Jurassic Park

I went to the Jurassic Park re-release over the weekend. I was struck by how well the movie held up, considering it was my ABSOLUTE MOST FAVORITE movie when I first saw it. When I read the novel in fourth grade, it became my absolute most favorite novel and started a short-lived love affair with Micheal Crichton books.

But I am not here to talk sci-fi stories of technology and corporate greed run amok.

No. I would like to talk about Dr. Ian Malcolm (Jeff Goldblum).

God damn am I hot for Dr. Ian Malcom. It doesn’t hurt that Goldblum circa 1993 is a damn fine piece of man. It doesn’t hurt that his character wears a fitted black v-neck. But it’s the god damn charisma. The charming smart ass gets me every time.

But why? Why do I lust after Han Solo, Roy Mustang, the lawyer Robert Downey Jr. played on Ally McBeal? What is so appealing about the charming smart ass?

Well, charming is the first adjective, isn’t it? And the charming smart ass tends to use his charm for good–self-effacing humor, witty quips, banter– rather than manipulation or deception.

He is confident. He is assertive. He doesn’t take himself seriously. He lives on his own terms and doesn’t give a fuck.

In real life, I mostly meet not-so-charming smart asses. Emphasis on ass, rather than smart. They jam jokes into conversation, take nothing seriously, and fail to engage in any kind of intimacy. They are irritating, smug, and self-centered.

And, they are usually at odds with me when they realize I am more charming and more hilarious than they are. And, gasp, for once they are not the funniest person in the room.

Unlike these IRL “funny guys,” Mr. Solo and Dr. Malcom have confidence. They don’t base their self-worth on their ability to land jokes. They do it to amuse themselves.

And, as I write this, I feel myself writing a view of my personality. I laugh at my own jokes. I respond with sarcasm because honesty would be too boring, painful, or melodramatic. I deflect emotion with humor.

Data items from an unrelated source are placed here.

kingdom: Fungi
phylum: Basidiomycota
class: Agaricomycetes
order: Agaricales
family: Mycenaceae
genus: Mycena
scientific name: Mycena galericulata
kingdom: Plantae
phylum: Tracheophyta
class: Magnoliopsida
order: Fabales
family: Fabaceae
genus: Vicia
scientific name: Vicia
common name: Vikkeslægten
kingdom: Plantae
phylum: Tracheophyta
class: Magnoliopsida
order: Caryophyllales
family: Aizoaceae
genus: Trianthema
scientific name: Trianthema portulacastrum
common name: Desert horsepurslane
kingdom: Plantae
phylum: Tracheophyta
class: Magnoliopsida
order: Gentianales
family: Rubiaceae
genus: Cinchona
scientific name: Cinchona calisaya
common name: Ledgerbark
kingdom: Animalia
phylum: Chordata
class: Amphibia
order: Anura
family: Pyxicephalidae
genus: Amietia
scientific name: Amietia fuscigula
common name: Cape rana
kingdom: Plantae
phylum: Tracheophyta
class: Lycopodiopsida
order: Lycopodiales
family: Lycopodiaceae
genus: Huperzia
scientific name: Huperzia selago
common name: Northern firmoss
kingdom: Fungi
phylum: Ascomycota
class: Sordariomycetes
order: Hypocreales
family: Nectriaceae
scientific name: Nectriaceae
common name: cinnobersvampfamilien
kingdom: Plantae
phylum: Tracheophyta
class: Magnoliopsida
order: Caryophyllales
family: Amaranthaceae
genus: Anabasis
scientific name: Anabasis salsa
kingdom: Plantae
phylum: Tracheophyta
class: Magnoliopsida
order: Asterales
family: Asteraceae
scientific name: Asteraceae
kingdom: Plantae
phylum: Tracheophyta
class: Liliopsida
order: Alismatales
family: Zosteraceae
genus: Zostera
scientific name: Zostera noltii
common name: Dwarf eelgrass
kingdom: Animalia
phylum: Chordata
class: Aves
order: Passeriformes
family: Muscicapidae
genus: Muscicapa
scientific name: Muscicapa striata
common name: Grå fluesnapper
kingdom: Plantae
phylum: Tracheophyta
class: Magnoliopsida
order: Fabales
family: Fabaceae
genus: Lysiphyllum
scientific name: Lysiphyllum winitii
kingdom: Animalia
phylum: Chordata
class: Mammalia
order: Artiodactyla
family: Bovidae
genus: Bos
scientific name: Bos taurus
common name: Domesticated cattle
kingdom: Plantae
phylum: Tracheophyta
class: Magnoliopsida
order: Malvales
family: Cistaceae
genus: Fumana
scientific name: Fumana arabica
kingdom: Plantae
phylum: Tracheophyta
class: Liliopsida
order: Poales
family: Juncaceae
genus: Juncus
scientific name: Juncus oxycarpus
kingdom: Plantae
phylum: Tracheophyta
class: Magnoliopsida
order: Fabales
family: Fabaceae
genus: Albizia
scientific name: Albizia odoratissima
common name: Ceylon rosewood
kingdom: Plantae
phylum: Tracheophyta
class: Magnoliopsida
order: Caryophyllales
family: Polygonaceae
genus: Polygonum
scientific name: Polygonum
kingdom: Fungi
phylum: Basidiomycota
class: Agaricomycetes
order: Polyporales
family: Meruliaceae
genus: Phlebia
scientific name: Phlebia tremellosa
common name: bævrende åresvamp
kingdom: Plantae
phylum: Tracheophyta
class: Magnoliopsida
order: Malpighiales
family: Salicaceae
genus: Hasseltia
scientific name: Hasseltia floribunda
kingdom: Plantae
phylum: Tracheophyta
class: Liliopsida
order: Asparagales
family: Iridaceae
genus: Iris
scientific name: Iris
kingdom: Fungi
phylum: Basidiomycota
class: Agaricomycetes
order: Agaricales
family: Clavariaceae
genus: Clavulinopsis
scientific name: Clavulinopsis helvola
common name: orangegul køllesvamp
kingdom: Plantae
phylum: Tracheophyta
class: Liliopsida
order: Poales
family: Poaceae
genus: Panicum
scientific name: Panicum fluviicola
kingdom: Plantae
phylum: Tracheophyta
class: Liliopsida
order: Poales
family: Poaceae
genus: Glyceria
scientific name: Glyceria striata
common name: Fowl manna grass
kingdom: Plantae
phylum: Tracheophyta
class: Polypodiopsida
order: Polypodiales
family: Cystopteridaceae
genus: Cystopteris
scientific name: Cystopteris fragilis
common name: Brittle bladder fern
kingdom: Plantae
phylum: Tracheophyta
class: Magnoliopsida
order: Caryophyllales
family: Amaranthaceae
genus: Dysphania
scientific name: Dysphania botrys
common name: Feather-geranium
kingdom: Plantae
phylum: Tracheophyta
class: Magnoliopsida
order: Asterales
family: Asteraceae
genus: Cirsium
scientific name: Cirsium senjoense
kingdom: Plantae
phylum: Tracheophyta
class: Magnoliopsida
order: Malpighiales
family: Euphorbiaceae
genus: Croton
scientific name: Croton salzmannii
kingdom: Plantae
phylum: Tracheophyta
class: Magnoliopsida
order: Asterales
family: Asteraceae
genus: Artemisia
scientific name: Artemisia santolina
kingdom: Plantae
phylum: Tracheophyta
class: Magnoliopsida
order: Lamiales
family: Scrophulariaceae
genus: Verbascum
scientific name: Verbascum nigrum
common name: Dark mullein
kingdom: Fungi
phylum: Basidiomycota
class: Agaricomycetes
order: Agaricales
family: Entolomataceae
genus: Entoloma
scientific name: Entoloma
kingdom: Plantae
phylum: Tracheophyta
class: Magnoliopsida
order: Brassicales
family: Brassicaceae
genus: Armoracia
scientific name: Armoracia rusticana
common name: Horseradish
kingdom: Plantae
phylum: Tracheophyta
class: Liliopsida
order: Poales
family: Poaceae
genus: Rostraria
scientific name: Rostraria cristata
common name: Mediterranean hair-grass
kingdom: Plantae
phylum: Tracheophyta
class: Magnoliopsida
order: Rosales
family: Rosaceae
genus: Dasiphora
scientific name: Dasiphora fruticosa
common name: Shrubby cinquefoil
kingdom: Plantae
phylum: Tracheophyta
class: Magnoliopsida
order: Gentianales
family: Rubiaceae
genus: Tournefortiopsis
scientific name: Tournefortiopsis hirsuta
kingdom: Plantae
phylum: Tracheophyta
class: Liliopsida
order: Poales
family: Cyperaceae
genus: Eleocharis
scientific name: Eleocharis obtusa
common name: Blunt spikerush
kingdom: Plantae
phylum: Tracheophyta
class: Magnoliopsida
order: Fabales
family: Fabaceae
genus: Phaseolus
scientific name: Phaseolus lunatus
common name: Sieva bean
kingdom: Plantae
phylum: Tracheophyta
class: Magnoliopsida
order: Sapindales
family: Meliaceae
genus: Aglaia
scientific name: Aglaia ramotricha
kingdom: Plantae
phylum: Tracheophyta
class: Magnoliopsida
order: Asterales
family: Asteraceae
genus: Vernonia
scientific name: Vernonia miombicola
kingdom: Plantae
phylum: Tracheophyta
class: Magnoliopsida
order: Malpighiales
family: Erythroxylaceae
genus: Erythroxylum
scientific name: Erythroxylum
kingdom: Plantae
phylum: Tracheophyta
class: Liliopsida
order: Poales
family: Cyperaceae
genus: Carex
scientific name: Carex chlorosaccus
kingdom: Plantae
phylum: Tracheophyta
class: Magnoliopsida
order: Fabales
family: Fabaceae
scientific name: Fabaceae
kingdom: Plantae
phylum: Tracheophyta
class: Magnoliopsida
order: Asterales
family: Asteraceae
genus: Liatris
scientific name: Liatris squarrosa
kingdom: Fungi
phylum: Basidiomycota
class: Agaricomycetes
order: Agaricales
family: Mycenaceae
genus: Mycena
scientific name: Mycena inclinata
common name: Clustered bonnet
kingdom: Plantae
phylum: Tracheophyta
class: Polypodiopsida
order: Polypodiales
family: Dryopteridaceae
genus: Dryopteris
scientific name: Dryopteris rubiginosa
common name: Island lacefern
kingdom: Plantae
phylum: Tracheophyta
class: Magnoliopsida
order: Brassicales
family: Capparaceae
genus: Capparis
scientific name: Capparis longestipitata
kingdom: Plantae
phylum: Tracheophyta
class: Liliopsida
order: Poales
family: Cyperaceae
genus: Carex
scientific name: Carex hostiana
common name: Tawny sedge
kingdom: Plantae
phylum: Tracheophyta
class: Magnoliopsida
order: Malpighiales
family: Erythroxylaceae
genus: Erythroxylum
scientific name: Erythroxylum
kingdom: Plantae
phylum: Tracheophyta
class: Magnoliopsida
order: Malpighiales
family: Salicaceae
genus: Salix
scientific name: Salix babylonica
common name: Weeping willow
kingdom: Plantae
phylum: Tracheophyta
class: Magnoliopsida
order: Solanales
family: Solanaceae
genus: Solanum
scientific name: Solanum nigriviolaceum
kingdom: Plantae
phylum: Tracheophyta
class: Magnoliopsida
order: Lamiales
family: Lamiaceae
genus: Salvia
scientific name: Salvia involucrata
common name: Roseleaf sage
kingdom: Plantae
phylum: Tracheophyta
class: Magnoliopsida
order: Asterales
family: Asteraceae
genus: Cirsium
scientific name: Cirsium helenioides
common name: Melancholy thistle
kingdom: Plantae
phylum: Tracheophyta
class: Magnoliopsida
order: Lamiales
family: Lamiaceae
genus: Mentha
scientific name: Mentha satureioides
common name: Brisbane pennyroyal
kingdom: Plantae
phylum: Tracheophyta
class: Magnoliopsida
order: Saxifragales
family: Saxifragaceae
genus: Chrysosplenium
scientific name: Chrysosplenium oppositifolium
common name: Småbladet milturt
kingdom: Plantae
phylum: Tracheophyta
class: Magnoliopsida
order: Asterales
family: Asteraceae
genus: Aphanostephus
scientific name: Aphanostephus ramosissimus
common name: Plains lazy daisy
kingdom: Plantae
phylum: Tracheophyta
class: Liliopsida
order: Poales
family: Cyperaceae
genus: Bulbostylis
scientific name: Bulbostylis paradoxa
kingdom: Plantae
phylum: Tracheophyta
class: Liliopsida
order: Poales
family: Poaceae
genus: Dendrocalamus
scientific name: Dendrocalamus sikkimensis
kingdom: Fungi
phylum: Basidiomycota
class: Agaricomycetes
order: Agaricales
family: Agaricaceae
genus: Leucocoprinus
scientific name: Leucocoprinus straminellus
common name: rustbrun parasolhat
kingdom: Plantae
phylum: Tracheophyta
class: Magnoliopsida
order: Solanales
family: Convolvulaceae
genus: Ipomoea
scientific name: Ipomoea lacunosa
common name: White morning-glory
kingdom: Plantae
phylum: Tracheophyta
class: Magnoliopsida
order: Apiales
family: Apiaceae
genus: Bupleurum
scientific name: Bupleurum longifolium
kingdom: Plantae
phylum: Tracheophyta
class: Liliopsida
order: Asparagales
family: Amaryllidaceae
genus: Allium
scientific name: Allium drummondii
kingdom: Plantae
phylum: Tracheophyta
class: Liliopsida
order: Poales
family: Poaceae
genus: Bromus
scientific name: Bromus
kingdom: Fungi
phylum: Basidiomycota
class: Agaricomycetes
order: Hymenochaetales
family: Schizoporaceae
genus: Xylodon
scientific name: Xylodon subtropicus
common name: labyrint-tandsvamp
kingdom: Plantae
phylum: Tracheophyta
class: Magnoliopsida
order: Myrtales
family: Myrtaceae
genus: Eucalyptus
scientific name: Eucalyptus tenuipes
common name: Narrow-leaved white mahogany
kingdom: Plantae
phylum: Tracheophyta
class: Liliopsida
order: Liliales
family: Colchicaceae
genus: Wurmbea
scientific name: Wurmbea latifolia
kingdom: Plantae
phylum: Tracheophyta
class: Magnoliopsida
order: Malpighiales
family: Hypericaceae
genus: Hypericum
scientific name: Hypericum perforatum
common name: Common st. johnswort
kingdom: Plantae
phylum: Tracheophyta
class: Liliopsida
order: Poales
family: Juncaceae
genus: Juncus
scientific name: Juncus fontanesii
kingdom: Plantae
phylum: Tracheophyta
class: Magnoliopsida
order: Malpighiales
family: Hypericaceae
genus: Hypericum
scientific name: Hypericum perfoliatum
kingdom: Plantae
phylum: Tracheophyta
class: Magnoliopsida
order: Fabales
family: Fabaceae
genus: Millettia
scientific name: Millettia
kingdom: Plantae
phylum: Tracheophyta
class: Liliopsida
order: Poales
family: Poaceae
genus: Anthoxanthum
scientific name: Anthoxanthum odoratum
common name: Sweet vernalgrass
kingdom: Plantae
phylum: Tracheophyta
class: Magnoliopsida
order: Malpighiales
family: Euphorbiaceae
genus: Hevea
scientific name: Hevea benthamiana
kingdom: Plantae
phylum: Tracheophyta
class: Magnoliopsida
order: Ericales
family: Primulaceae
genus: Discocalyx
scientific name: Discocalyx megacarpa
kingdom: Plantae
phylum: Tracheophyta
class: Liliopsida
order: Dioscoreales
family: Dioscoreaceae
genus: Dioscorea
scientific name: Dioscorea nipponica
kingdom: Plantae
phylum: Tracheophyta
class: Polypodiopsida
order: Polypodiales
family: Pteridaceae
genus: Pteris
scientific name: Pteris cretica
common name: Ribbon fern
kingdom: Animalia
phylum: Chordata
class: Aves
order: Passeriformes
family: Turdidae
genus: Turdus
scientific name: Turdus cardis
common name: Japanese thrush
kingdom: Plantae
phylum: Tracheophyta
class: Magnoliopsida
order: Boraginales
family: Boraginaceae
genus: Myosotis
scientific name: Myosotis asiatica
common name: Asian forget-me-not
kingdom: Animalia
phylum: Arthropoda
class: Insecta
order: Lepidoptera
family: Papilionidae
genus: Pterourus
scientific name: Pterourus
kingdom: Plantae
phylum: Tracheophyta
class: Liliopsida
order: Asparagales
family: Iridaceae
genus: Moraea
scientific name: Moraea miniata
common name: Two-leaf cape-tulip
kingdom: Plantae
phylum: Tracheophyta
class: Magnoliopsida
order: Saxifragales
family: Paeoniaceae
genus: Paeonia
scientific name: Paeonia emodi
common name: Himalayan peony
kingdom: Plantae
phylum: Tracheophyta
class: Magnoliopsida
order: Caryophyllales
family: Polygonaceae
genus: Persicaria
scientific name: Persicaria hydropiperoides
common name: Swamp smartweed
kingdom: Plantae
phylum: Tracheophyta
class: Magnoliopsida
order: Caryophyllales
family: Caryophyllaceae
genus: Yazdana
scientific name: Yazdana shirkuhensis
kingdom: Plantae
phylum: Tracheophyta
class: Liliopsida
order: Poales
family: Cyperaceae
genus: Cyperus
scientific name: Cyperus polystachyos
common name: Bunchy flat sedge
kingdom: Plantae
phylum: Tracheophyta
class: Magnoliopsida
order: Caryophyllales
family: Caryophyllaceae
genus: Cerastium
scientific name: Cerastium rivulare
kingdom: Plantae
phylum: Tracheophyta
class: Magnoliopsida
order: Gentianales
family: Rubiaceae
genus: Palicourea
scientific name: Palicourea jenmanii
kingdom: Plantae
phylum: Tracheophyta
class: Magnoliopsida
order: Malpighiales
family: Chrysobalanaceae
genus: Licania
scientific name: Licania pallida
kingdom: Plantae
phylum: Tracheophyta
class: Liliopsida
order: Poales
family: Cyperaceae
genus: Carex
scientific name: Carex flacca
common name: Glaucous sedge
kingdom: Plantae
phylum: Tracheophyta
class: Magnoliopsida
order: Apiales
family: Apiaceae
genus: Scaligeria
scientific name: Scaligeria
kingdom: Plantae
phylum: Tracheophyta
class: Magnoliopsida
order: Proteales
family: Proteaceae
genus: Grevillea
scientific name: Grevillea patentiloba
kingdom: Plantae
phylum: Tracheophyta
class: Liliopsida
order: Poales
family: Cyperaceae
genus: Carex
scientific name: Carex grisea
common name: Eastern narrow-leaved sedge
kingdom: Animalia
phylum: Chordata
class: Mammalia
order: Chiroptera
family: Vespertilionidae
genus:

I am confident. I am assertive. I am charming.

Or so I tell myself.

Is it because I want to be more like them? Because I know my confidence is very much a facade? Because I know I need someone who would drag me across the universe in his space ship? Because I want to be free and fearless?

Or is it darker than that? Do I find these guys so appealing because of their inability to deal with emotion, at least when compared to their whinier, and duller, brethren (Luke Skywalker, Edward Elrich, the boring paleontologist in Jurassic Park).

Am I afraid of intimacy?

I tend to live in my head, in my screenplay worlds. I feel more connected to characters in films and books than to people I meet in real life. I almost always find people too boring, shallow, or insincere for a real connection. (God, listen to what an ass I sound like!)

Of course, it would be fitting that I feel connected to these fictional film characters.

Is it because these fellas are clearly one hell of a good time?

Because confidence is fucking attractive.

Or because these characters are played by exceptional male specimens?

I think it’s the existentialism. How does Malcom respond when he’s about to be attacked by a dino–“boy, do I hate being right all the time.” The stuff of movie characters, sure, but a calm, bad-ass response to danger nonetheless.